We’re proud to announce the release of ADAM 0.15.0!

This release includes important memory and performance improvements, better documentation, new features and many bug fixes.

We have upgraded from Parquet 1.4.3 to 1.6.0 in order to dramatically reduce our memory footprint. For string columns with dictionary encoding, the amount of memory used will now be proportional to the number of dictionary entries instead of the number of records materialized. Parquet 1.6.0 also provides improved column statistics and the ability to store custom metadata. We will use these features in subsequent ADAM releases to improve random access performance. Note that ADAM 0.14.0 had a serious memory regression so upgrading to 0.15.0 as soon as possible is recommended.

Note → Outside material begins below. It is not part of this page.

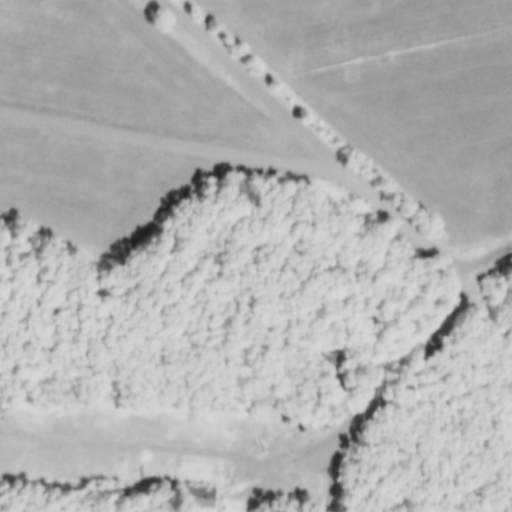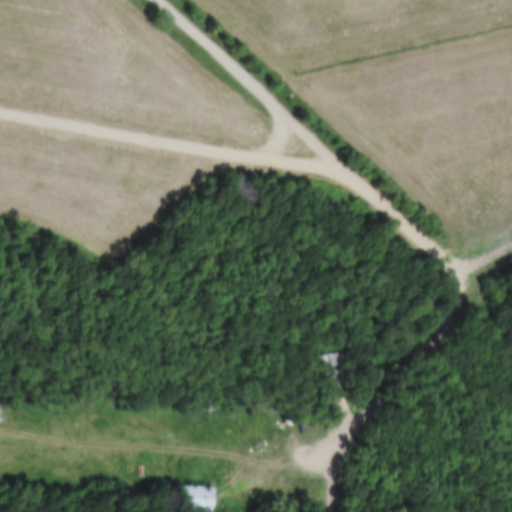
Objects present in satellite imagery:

We are unhappy with the quality of the documentation we have been providing ADAM users and are working to improve it. With this release, all documentation has been centralized into the ./docs directory and we’re using pandoc to convert the Markdown source into both PDF and HTML formats. We are committed to improving the content of the docs over time and welcome your pull requests!

This release includes binary distributions to make it easier for you to get up and running with ADAM. We do not include any Spark or Hadoop artifacts in order to prevent versioning conflicts. For application developers, we have also changed our Spark and Hadoop dependencies to provided. This means that you can more easily running on ADAM using your preferred Spark and Hadoop version and configuration. We want to make deployment as easy as possible.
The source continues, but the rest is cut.